A baby girl born with HIV has reportedly been cured of the infection after undergoing drug therapy.
The little girl from Mississippi is now two-and-a-half years old, and researchers claim she has no sign of the virus a year after coming off medication.
Her doctors say more testing now needs to be done to see if the treatment would have the same effect on other children.
The little girl was treated with a cocktail of commonly-used HIV drugs after she was born in a rural hospital to a HIV-positive mum. Her mother had only just received her diagnosis, and had not undergone any prenatal HIV treatment, leaving her baby at a high risk of infection.
The little girl was transferred to the University of Mississippi Medical Centre in Jackson after her birth, and at just 30-hours old and before lab tests had even confirmed she was HIV positive, she was given drugs to fight the virus.

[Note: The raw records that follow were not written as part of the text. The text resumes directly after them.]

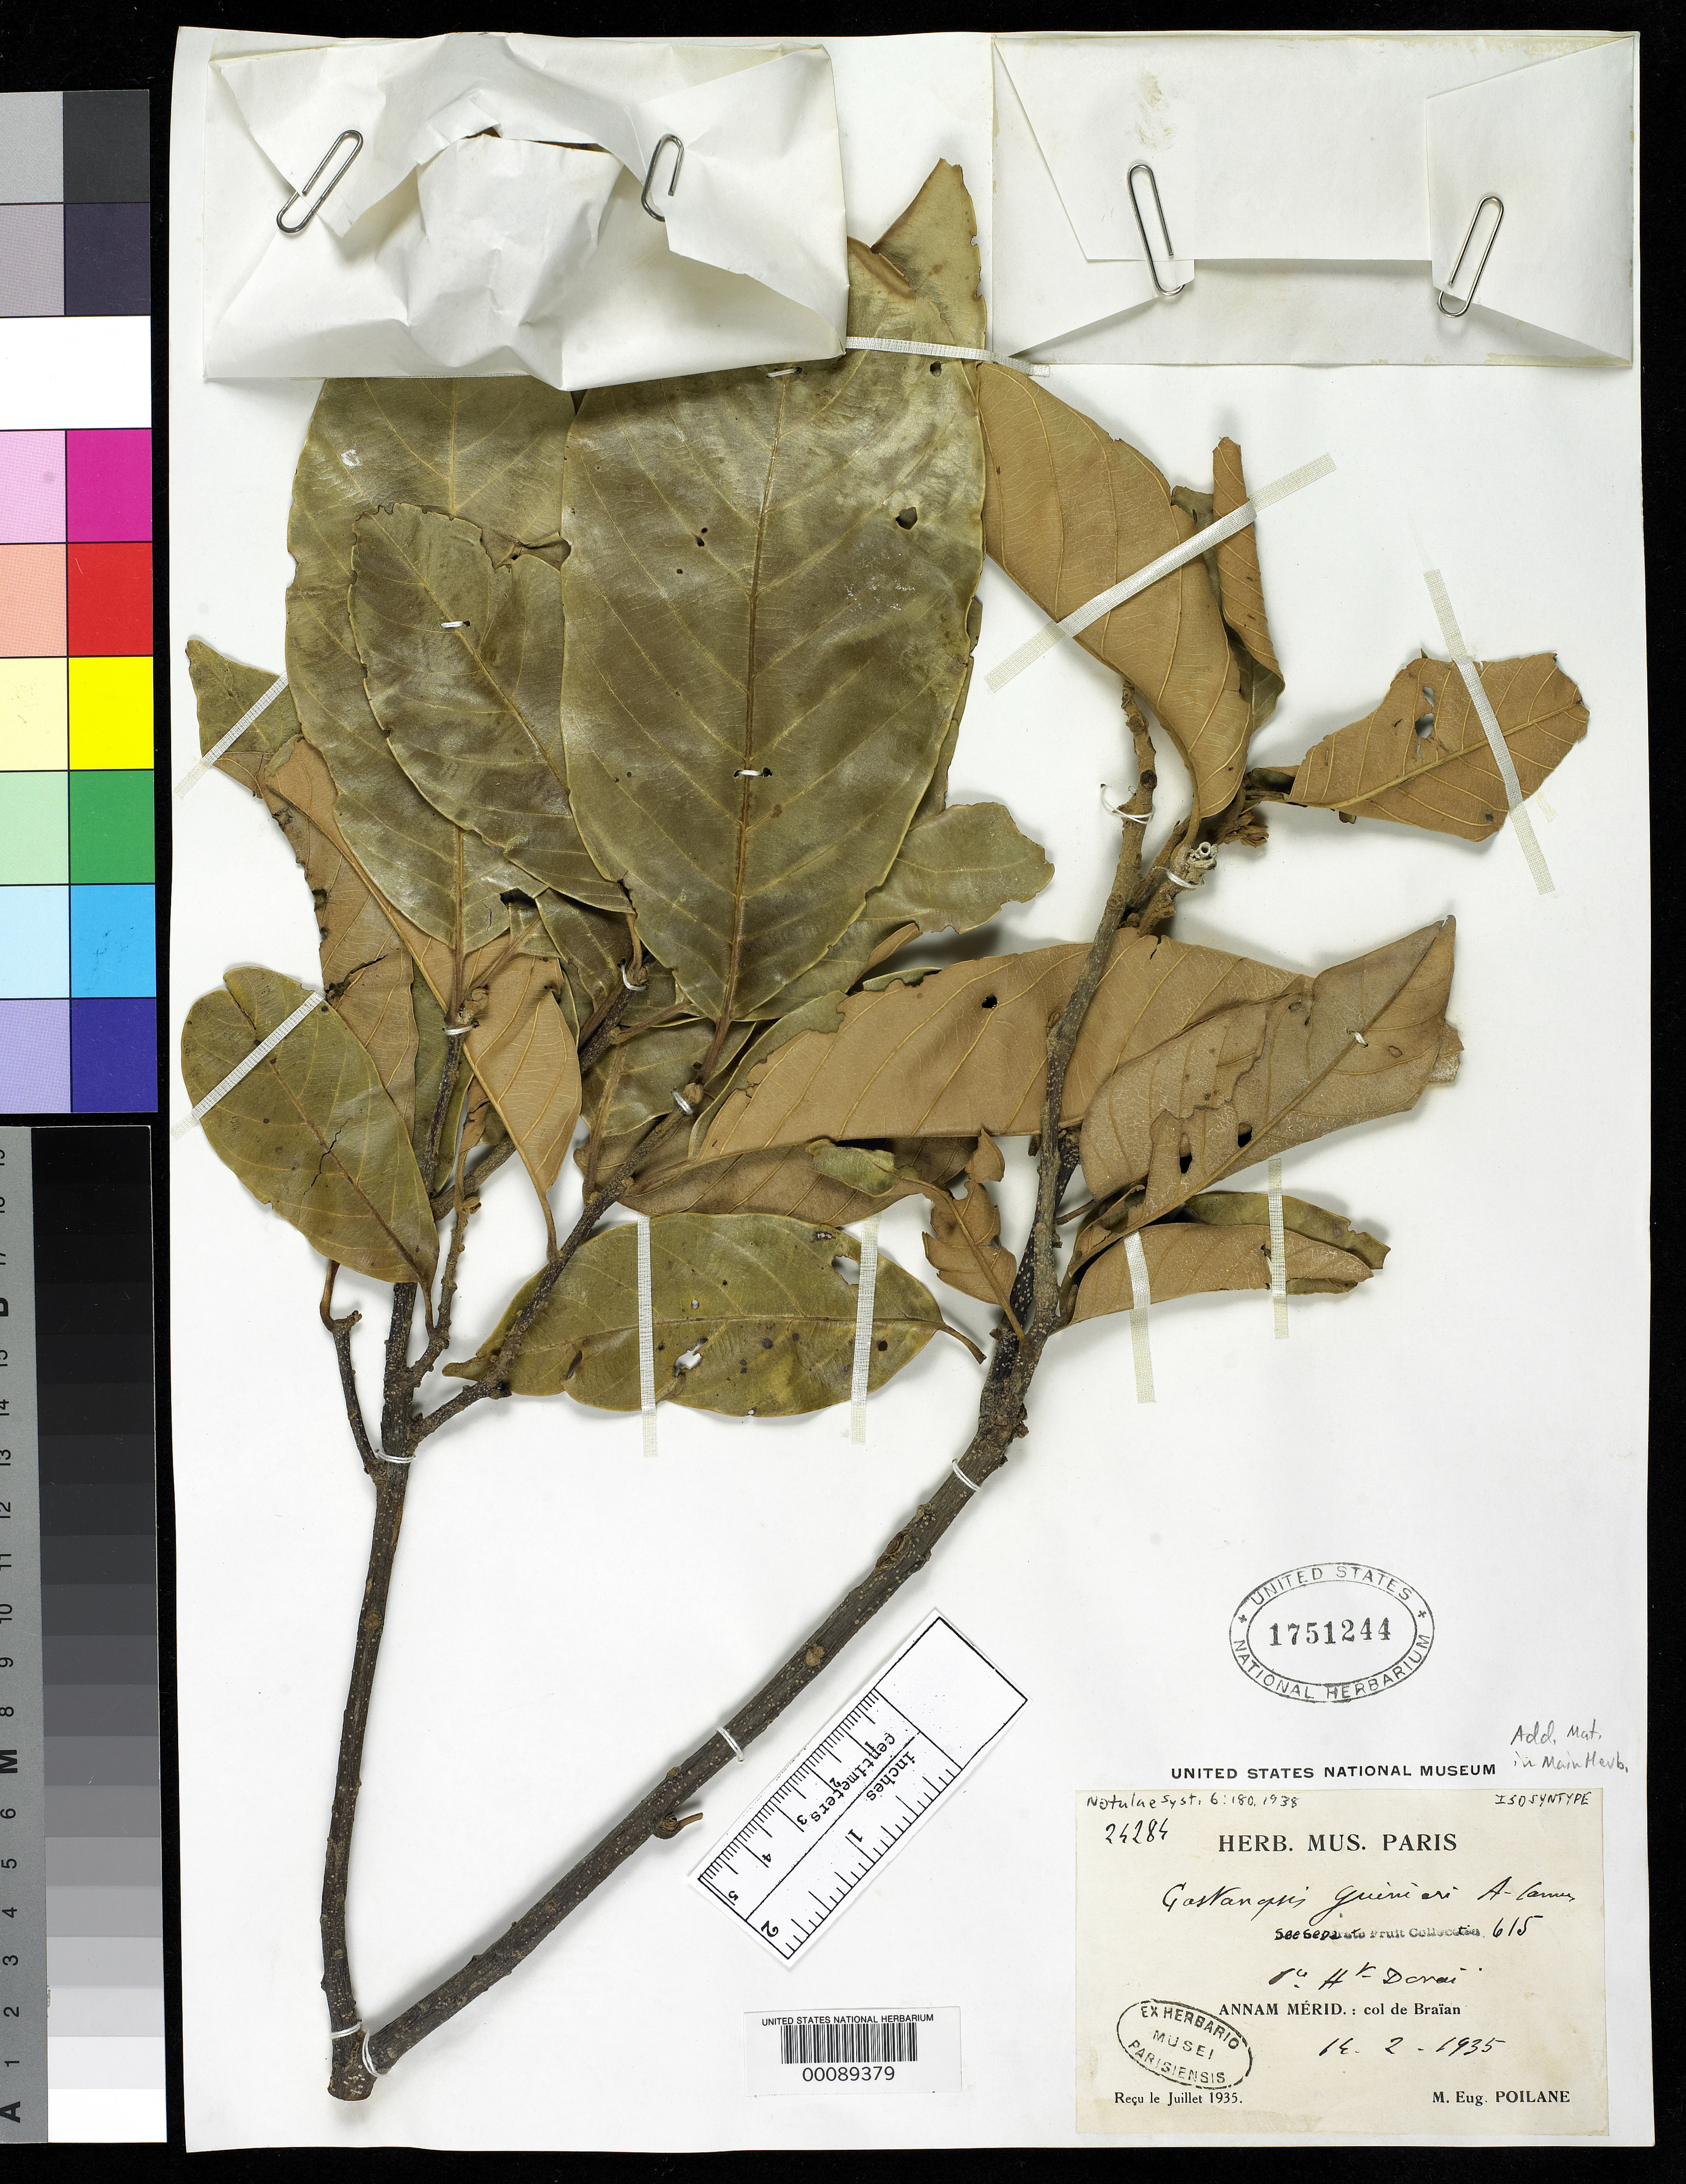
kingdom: Plantae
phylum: Tracheophyta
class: Magnoliopsida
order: Fagales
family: Fagaceae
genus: Castanopsis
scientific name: Castanopsis guinieri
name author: A. Camus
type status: Isosyntype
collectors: E. Poilane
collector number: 24284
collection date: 1935-02-14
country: Vietnam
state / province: Haut-Donnai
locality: Annam: Massif du Brainan, Djiring.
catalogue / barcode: US 1751244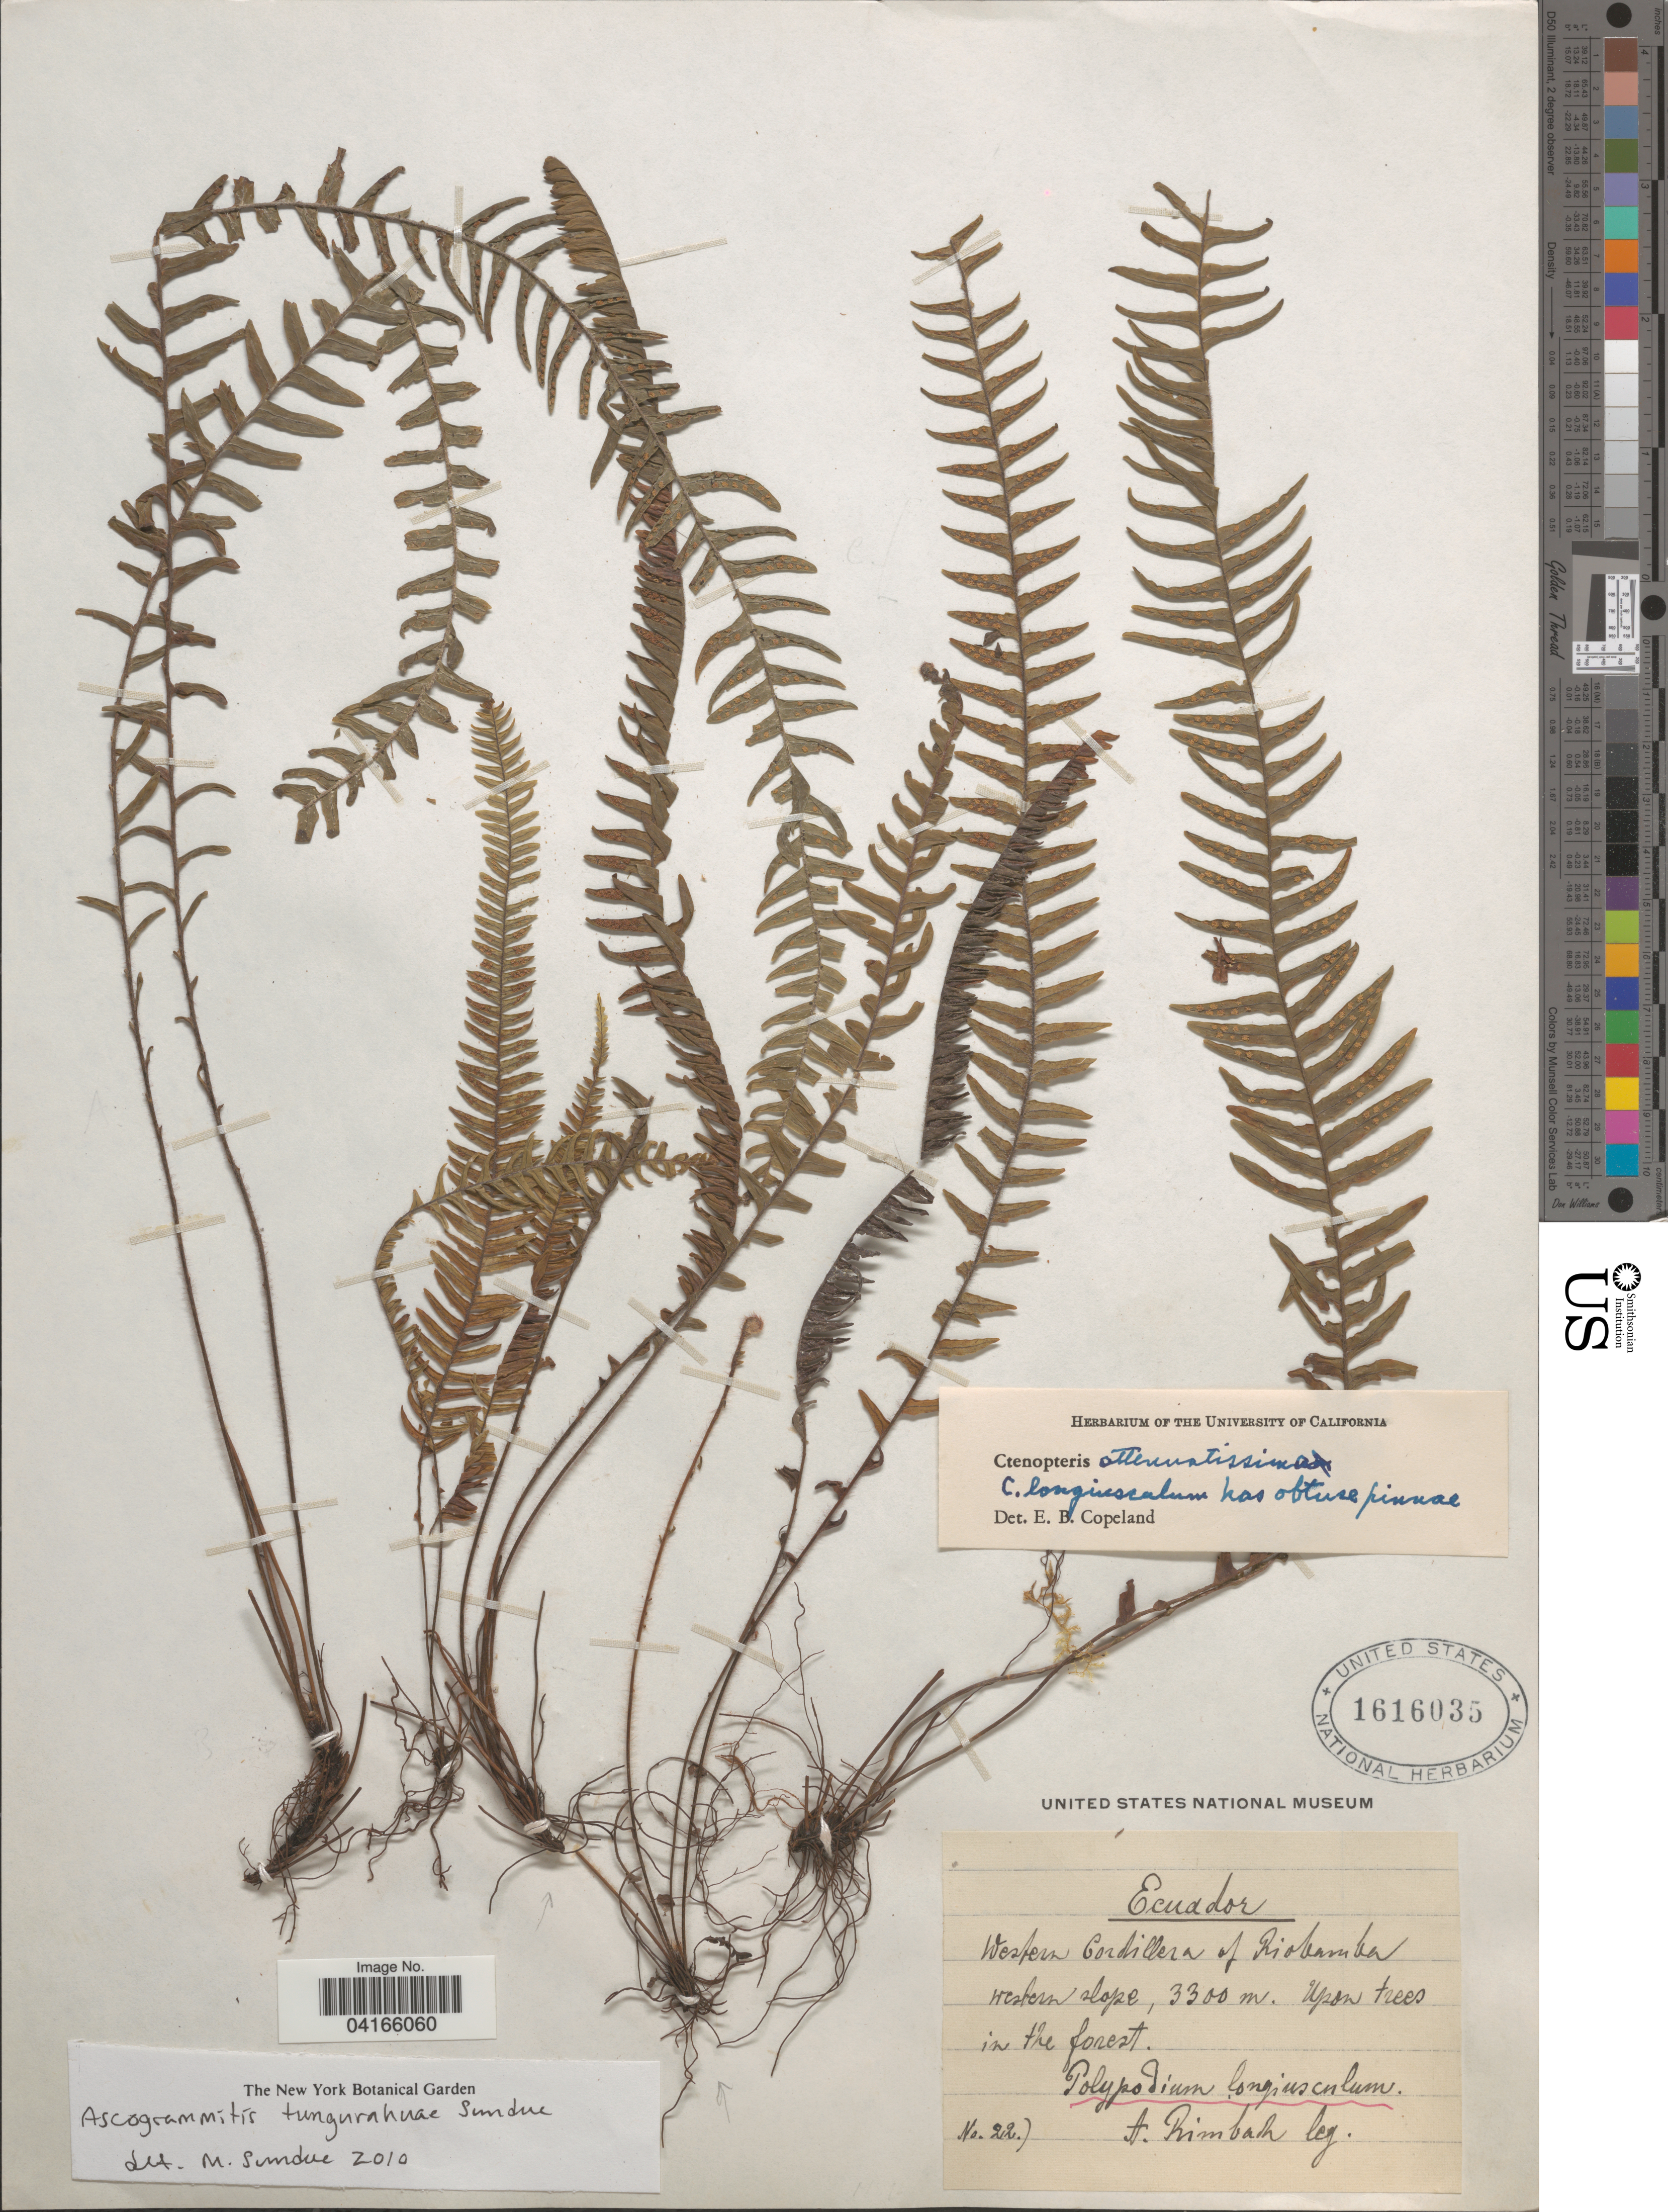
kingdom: Plantae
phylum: Tracheophyta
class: Polypodiopsida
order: Polypodiales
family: Polypodiaceae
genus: Ascogrammitis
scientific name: Ascogrammitis tungurahuae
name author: Sundue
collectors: A. Rimbach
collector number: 22.7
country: Ecuador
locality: Western Cordillera of Riobamba western slope.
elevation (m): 3300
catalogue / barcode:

Under the care of paediatric HIV specialist Dr Hannah Gay, the girl's immune system responded, and tests undertaken 29 days after her birth could not detect the virus.
The little girl continued the medication for 18 months, but stopped attending appointments for around 10 months, when her mother said she was not given any treatment.
When she resumed treatment with Dr Gay, standard blood tests and tests for HIV-specific antibodies all came back negative.
Dr Gay said she knew at that point that she was 'dealing with a very unusual case'.
Sky News reports that the little girl's case could herald changes in the way high-risk babies are treated, and could even lead to cure for HIV in children.
Virologist Dr Deborah Persaud from the Johns Hopkins University in Baltimore said that the child's recovery was 'proof of concept that HIV can be potentially curable in infants'.
Dr Persaud was presenting the findings at the Retroviruses and Opportunistic Infections conference in Atlanta.
If the little girl stays free of HIV, she will be only the second reported case of recovery from the virus. The other person is Timothy Ray Brown, whose infection was eradicated via leukaemia treatment and a stem cell transplant from a donor with a rare genetic mutation which resisted the HIV infection.